Report: Major life insurance firm paid out 164% more in death benefits in 2021

by WorldTribune Staff, June 21, 2022

As Covid vaccines were being distributed widely, the fifth largest life insurance company in the United States paid out 164% more for deaths of working people ages 18 to 64 in 2021, a report said.

In 2021, Lincoln National Life Insurance Company paid out $6 billion more for all direct claims and benefits than it did in 2020, independent journalist Margaret Menge noted in a June 15 report on substack.com.

“From 2019, the last normal year before the pandemic, to 2020, the year of the Covid-19 virus, there was an increase in group death benefits paid out of only 9 percent,” Menge noted. “But group death benefits in 2021, the year the vaccine was introduced, increased almost 164 percent over 2020.”

Annual statements filed with state insurance departments were provided to Menge’s Crossroads Report in response to public records requests.

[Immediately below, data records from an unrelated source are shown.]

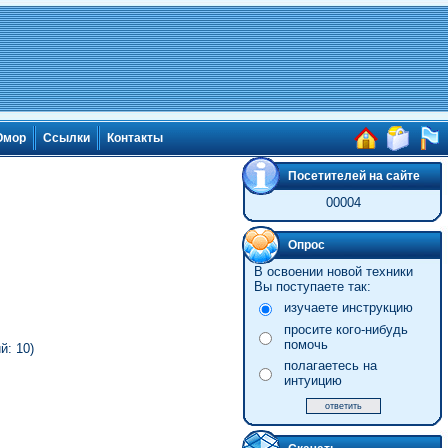
мор
Ссылки
Контакты
Посетителей на сайте
00004
Опрос
В освоении новой техники
Вы поступаете так:
изучаете инструкцию
просите кого-нибудь
помочь
й: 10)
полагаетесь на
интуицию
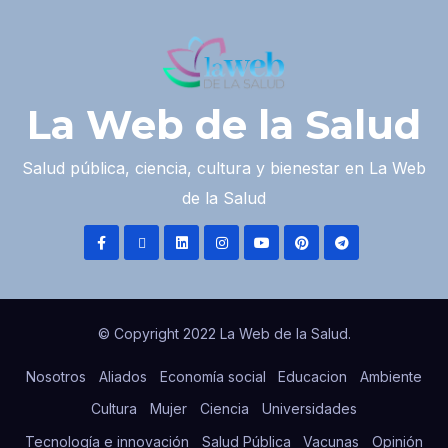
La Web de la Salud
Salud pública, ciencia, cultura y bienestar en La Web
de la Salud
© Copyright 2022 La Web de la Salud.
Nosotros
Aliados
Economía social
Educacion
Ambiente
Cultura
Mujer
Ciencia
Universidades
Tecnología e innovación
Salud Pública
Vacunas
Opinión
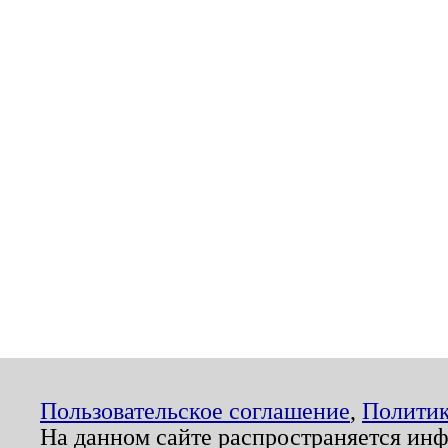
Пользовательское соглашение
,
Политик
На данном сайте распространяется ин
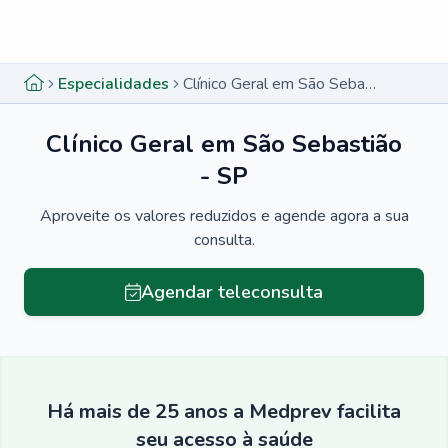
Menu lateral
Menu lateral
Especialidades
Clínico Geral em São Sebastião - SP
Clínico Geral em São Sebastião
- SP
Aproveite os valores reduzidos e agende agora a sua
consulta.
Agendar teleconsulta
Há mais de 25 anos a Medprev facilita
seu acesso à saúde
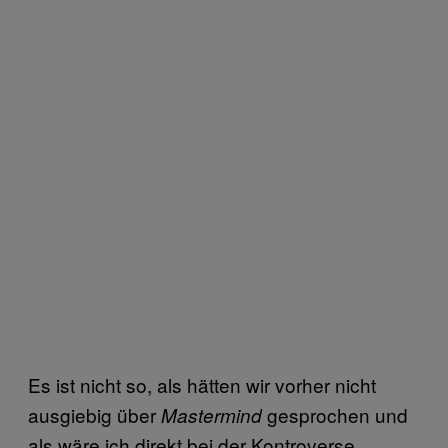
Es ist nicht so, als hätten wir vorher nicht
ausgiebig über
gesprochen und
Mastermind
als wäre ich direkt bei der Kontroverse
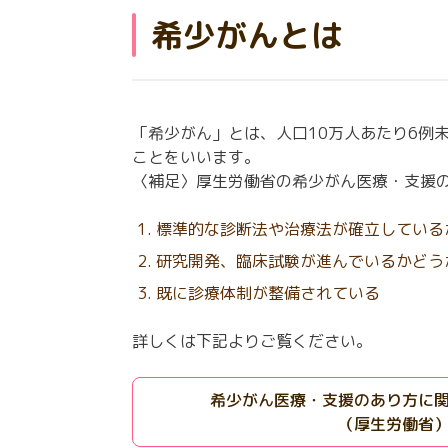
希少がんとは
「希少がん」とは、人口10万人あたり6例
ことをいいます。
〈補足〉厚生労働省の希少がん医療・支援
標準的な診断法や治療法が確立している
研究開発、臨床試験が進んでいるかどう
既に診療体制が整備されている
詳しくは下記よりご覧ください。
希少がん医療・支援のあり方に
（厚生労働省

How many deaths are represented by the 164% increase?

While “it is not possible to determine by the dollar figures on the statements,” Menge noted, “if the average annual salary of people covered by group life insurance policies in the United States is $70,000, this may represent 20,647 deaths of working adults, covered by just this one insurance company. This would represent at least 10,000 more deaths than in a normal year for just this one company.”

The average death benefit for employer-provided group life insurance, according to the Society for Human Resource Management, is one year’s salary.

The statements show that the total amount that Lincoln National paid out for all direct claims and benefits in 2021 was more than $28 billion, $6 billion more than in 2020, when it paid out a total of $22 billion, which was less than the $23 billion it paid out in 2019, the baseline year, Menge’s report noted.

Menge added: “Annual statements for other insurance companies are still being compiled and reviewed. So far, Lincoln National shows the sharpest increases in death benefits paid out in 2021, though Prudential and Northwestern Mutual also show significant increases — increases much larger in 2021 than in 2020, indicating that the cure was worse than the disease — much worse.”